> [DESCRIPTION OF THE TASK]:
Reproduce the passage on divorce proceedings word for word between "Guest post by" and "testify in court.", inclusive.

> [DOCUMENT TEXT]:
[Start of Attachment]
Guest post by Wendy Samuelson.
Just because you start a divorce action, does not necessarily mean that you will go to trial. If you settle the custody and financial issues of your case, there’s no need for a trial, and your divorce can be processed on papers alone without having to testify in court.
After you have retained an attorney, the summons for divorce will be served (or your spouse’s lawyer may accept service on behalf of your spouse.) The filing of the summons is the cut off date of all marital assets. This means that for every dollar you earn after the commencement date, it is considered your separate property. Note, if you choose to go to mediation before commencing the divorce action, you are allowing more marital assets to accumulate while you spend your time in mediation, which may be financially prejudicial to you if you are the monied spouse. In addition, once the summons is served, there is an automatic temporary restraining order in place (TRO), which prevents either party from transferring or encumbering assets except in the ordinary course of business, for usual living expenses and for legal fees. This TRO may be your best method of financial protection during negotiations in order to prevent a recalcitrant spouse from mortgaging properties or wastefully dissipating assets.
The first step after the summons is served is for your lawyer to request a preliminary conference. You will be assigned a judge to your case and a date to appear in court with your lawyer. The judge appointed will preside over the discovery process and your trial if you do not settle your case.
[End of Attachment]
> [RECORDED INFORMATION]:
[Start of Attachment]
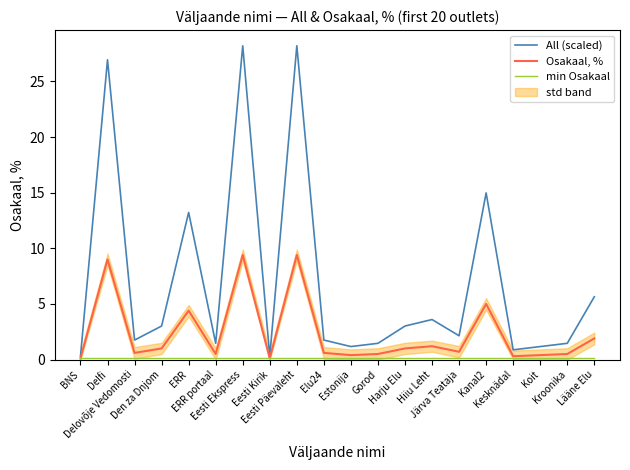

Rank the series by their maximum value, from lowest to highest.

min Osakaal, Osakaal, %, All (scaled)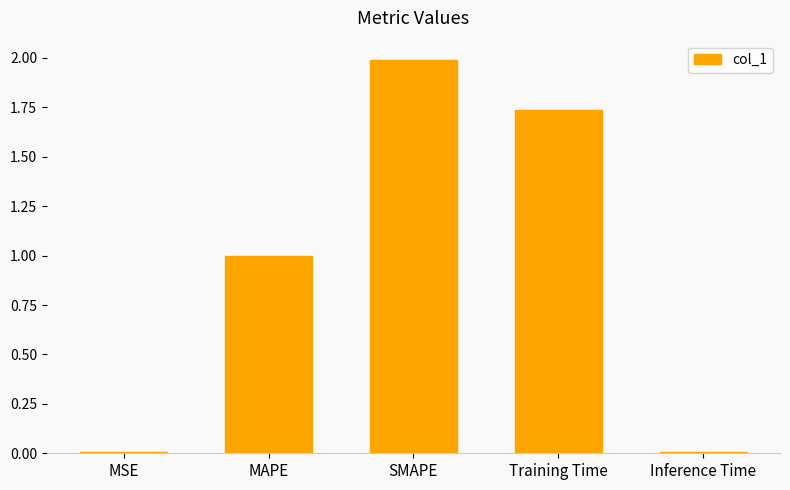

What is the maximum value shown in the chart?

2.0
[End of Attachment]
> [EXERCISE RESPONSE]:
Guest post by Wendy Samuelson.
Just because you start a divorce action, does not necessarily mean that you will go to trial. If you settle the custody and financial issues of your case, there’s no need for a trial, and your divorce can be processed on papers alone without having to testify in court.